Would you transcribe each entry precisely as it stands, setting aside any images?

**Source records:**
· · ·
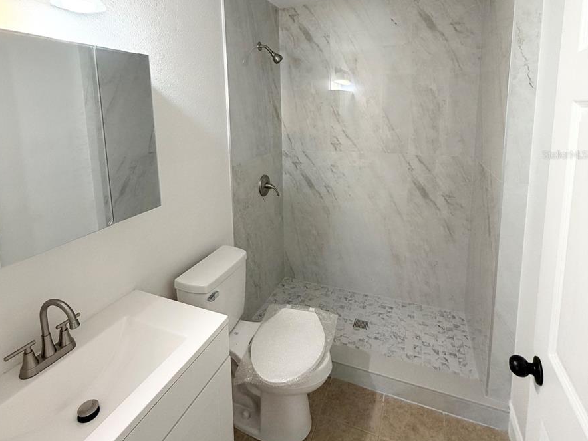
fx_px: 323
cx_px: 291
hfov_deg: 84.7
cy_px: 154
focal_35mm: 19
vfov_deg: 67.2
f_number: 2.2
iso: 250
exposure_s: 1/120
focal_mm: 2.22
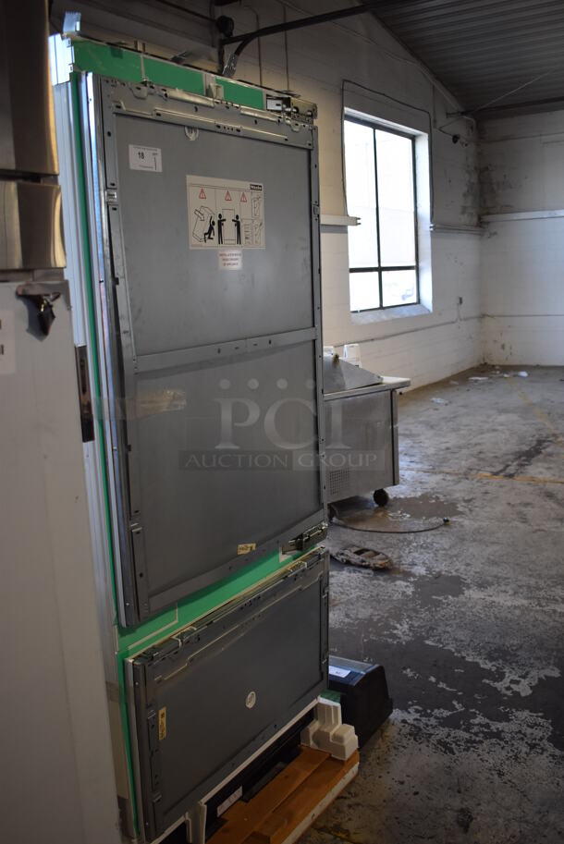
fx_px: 774
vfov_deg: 57.2
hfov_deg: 40.0
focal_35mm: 33
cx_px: 282
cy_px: 422
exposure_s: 1/160
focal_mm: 22
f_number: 3.8
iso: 800
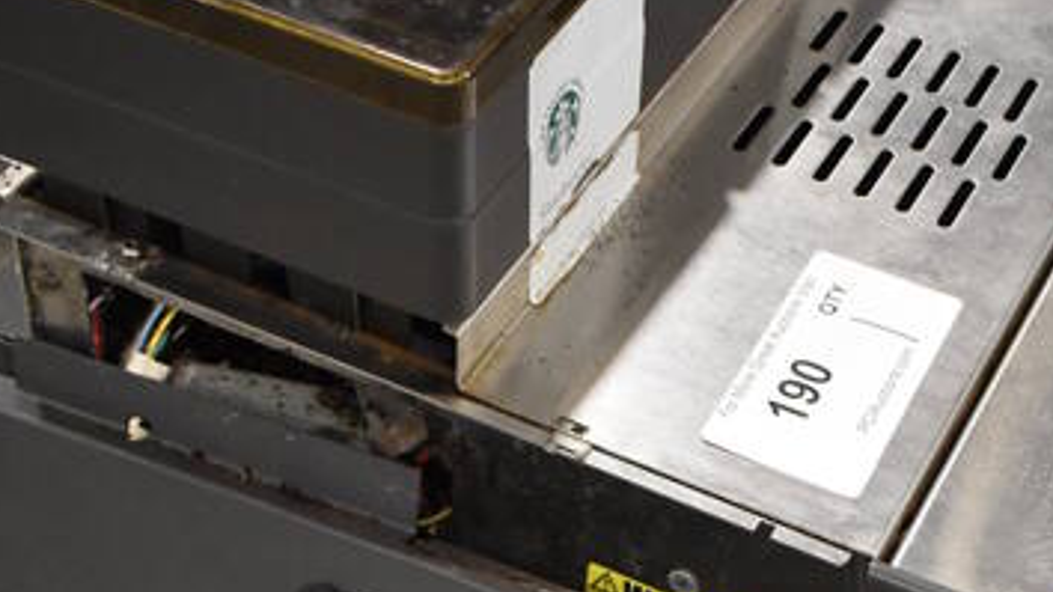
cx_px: 741
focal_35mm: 73
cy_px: 846
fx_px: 2038
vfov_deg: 15.4
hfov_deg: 28.7
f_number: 3.5
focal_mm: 18
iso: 2000
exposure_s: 1/125
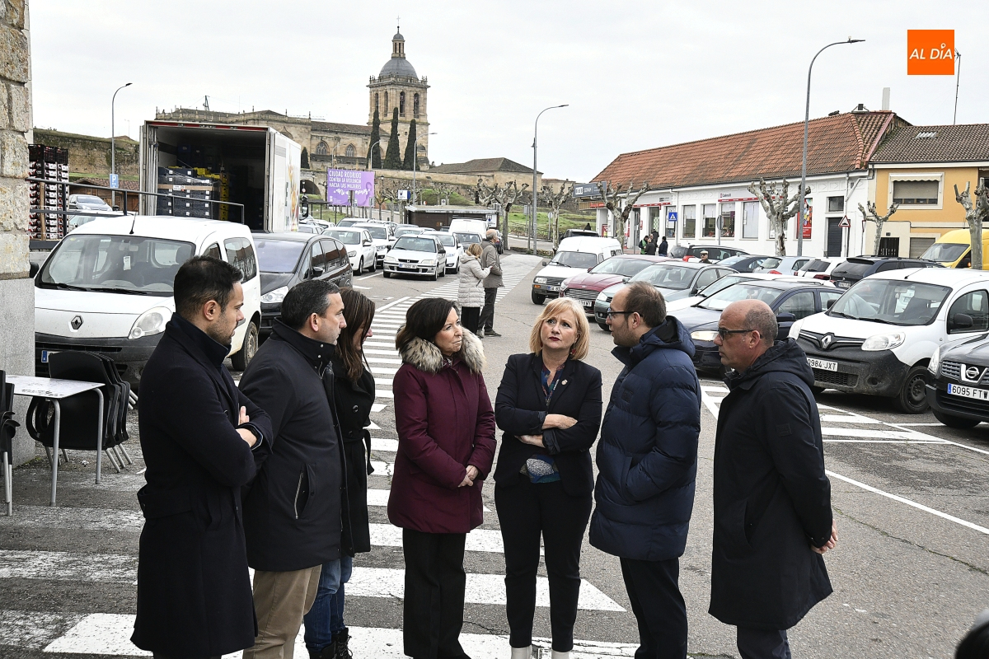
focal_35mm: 42
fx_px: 1154
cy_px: 330
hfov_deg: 46.4
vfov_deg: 31.9
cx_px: 494
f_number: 11
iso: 2500
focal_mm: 42
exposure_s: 1/400
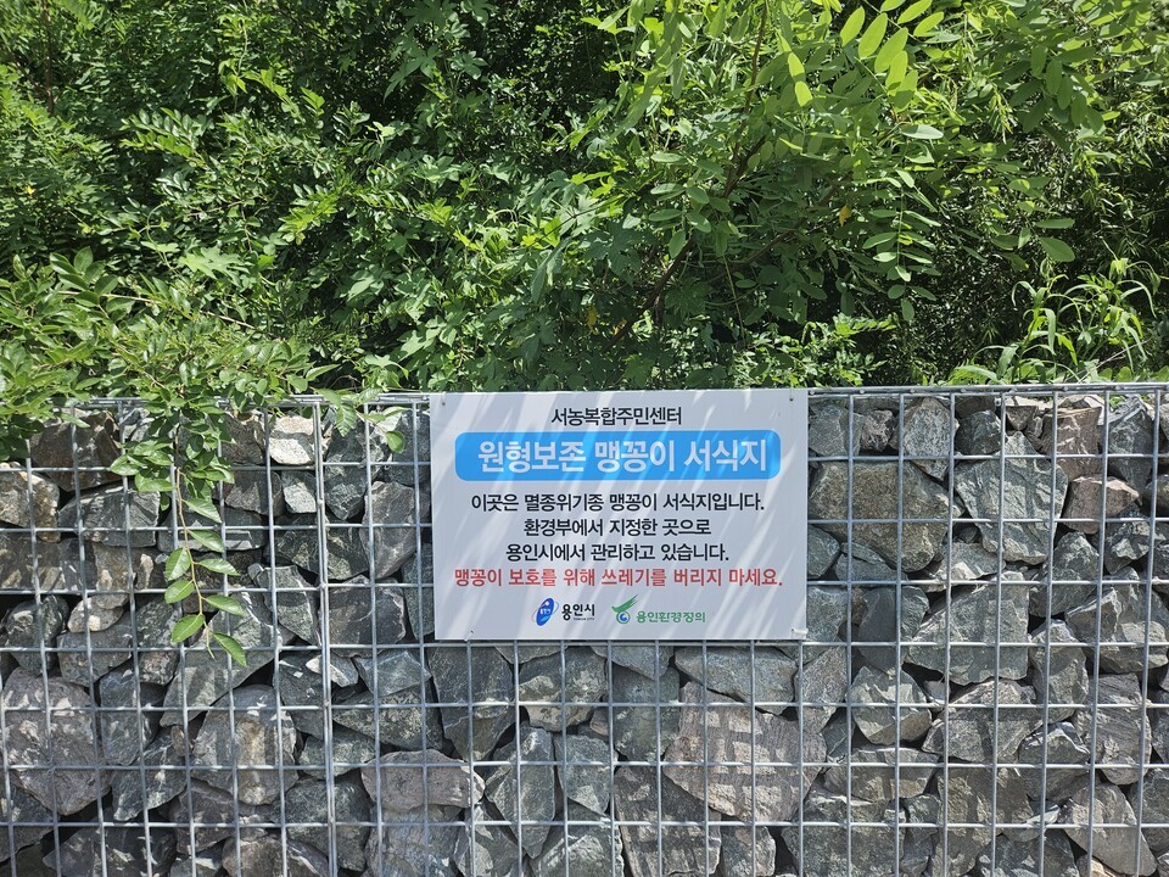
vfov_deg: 58.9
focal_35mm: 23
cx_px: 584
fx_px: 777
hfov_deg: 73.9
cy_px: 438
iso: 32
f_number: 1.8
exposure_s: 1/1418
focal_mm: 5.4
· · ·
**Task response:**
fx_px: 323
cx_px: 291
hfov_deg: 84.7
cy_px: 154
focal_35mm: 19
vfov_deg: 67.2
f_number: 2.2
iso: 250
exposure_s: 1/120
focal_mm: 2.22
fx_px: 774
vfov_deg: 57.2
hfov_deg: 40.0
focal_35mm: 33
cx_px: 282
cy_px: 422
exposure_s: 1/160
focal_mm: 22
f_number: 3.8
iso: 800
cx_px: 741
focal_35mm: 73
cy_px: 846
fx_px: 2038
vfov_deg: 15.4
hfov_deg: 28.7
f_number: 3.5
focal_mm: 18
iso: 2000
exposure_s: 1/125
focal_35mm: 42
fx_px: 1154
cy_px: 330
hfov_deg: 46.4
vfov_deg: 31.9
cx_px: 494
f_number: 11
iso: 2500
focal_mm: 42
exposure_s: 1/400
vfov_deg: 58.9
focal_35mm: 23
cx_px: 584
fx_px: 777
hfov_deg: 73.9
cy_px: 438
iso: 32
f_number: 1.8
exposure_s: 1/1418
focal_mm: 5.4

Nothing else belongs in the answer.